If the book has a serious flaw, it lies in the fact that Castle is too complacent about the fate of Davis. Faced with such indifference, we are bound to care less than we should about his love for his wife and child. It might be, of course, that Castle can't care about Davis — because he is a burnt-out case. But even at his most elliptical Greene would be sure to make such a point explicitly, if he were making it at all. I think that the point is not made, and that the book is somewhat weakened by having a central character less interesting than his dilemma warrants. In fact Castle is almost put in the shade by Daintry, who shows signs of wanting to break free and start a novel of his own.

Daintry, like his creator, seems to be experiencing England as a strange land.
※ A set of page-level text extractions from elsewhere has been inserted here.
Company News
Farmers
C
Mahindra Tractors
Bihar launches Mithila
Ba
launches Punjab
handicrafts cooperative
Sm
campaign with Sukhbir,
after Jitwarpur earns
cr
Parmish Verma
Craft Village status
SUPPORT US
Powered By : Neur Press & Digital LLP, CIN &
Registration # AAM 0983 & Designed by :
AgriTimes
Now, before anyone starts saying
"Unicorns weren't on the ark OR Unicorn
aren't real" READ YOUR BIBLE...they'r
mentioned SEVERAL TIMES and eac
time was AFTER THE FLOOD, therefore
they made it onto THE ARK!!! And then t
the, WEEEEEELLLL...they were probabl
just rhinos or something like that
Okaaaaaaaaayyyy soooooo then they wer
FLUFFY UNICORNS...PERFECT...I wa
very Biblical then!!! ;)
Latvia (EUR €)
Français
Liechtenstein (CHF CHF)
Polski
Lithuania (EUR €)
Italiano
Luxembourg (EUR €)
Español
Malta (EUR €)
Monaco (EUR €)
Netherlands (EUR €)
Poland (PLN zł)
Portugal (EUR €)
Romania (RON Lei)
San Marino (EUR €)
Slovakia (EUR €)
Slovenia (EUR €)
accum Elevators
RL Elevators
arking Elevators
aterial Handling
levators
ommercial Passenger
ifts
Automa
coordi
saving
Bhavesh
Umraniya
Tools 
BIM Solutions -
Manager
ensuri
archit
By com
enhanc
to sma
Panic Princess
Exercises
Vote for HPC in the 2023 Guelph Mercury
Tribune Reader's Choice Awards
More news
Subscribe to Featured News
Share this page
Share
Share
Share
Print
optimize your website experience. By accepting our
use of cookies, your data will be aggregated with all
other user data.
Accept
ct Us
The eye for exotic fauna is never more sharp than when Daintry is at large among the upper classes to whom he is supposed to belong but among whom he never loses the heightened consciousness engendered by discomfort. The huntin' -shootin' -and-fishin' high-echelon Secret Servicemen are observed with the kind of sardonic penetration that Evelyn Waugh partly lost after he moved into his latter-day romanticism. As with Greene, so with Waugh, Catholicism was a guarantee against the supposition — crippling to any artist — that paradise can be attained on earth. But Waugh eventually reneged to the extent of romanticising the vanishing English social order: Sword of Honour, like Ford's Parade's End, is in many ways a self-serving fantasy. Greene has never allowed himself to lapse.

He is not as inventive as Waugh but in the long run he has proved himself tougher. Here is the final proof, if proof were needed: an England treated not as home but as a far country, in which evil forces are operating uncomprehended.
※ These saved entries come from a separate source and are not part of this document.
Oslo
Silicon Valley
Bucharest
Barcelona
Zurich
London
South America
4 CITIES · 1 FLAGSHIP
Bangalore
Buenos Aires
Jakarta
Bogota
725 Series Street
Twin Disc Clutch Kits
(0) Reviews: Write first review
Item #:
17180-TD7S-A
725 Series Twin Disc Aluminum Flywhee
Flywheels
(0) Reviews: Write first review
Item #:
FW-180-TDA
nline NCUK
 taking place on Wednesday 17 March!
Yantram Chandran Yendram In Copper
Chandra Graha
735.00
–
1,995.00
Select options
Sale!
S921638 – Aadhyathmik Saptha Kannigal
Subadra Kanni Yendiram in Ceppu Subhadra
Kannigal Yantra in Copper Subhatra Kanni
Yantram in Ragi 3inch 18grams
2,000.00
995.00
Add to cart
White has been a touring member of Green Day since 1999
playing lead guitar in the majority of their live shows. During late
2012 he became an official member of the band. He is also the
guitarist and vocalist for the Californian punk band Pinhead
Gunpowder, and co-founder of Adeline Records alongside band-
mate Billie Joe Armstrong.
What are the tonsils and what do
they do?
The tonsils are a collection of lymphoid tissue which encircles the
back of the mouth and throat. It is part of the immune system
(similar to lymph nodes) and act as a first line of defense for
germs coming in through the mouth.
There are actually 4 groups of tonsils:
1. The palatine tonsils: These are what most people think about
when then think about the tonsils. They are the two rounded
Greene's Catholicism is the real answer to the question, still often posed, about whether or not he has the gift of prescience. He moves into a country, writes a novel about its inner tensions, and straight afterwards the novel happens in real life. He does have a gift, but it is not for clairvoyance. It is not that he sees ahead. He just sees straight. In South-East Asia, for example, he simply saw what was actually happening: The Quiet American succeeded in foretelling the future by reporting the present, at a time when others, for the best of reasons, couldn't see realities for ideals. Since Greene's ideals are not of this earth, he is free to see realities. The spiritual component of his religion must necessarily remain mostly private, but it is possible to say that the intellectual component has been a boon to him as an artist. His natural talent for political analysis has been able to flourish unswayed by any temporal allegiance.

Whether his Catholicism is of much help in the analysis of personality is a moot point. He would as soon explore non-believers as believers — perhaps, nowadays, even sooner. For the record, Castle, although not a Catholic, gravitates into a confessional box on page 233. Even ifhe had not felt the need, his remorse would have remained the same: no more and no less. If Castle is insufficiently realised, it is not because he is an apostate but because the story got in the road, leaving him neither fish, fowl nor good red Philby.

But the story is absorbing enough to justify the intrusion. Quibbling for a moment, I can't see why Castle couldn't get the details of Operation Uncle Remus back to his superiors without blowing his cover — all he would have had to do would have been to warn his control that there was a defector in place. Apart from that one slip, however, the plot is both plausible and engrossing from start to finish. It is like one of those good, solid, early Ie Carré novels, plus the moral overtones which the later Le Carré vainly tries to add by cramming on hundreds of extra pages, but which Greene can't help generating from the first sentence, simply because he views life in a certain way. We can only be grateful that his unique vision has gone on intensifying for so long, time after time choosing the right issue to clarify at the right moment in the right place. Which is to say, on this occasion: apartheid, now and England.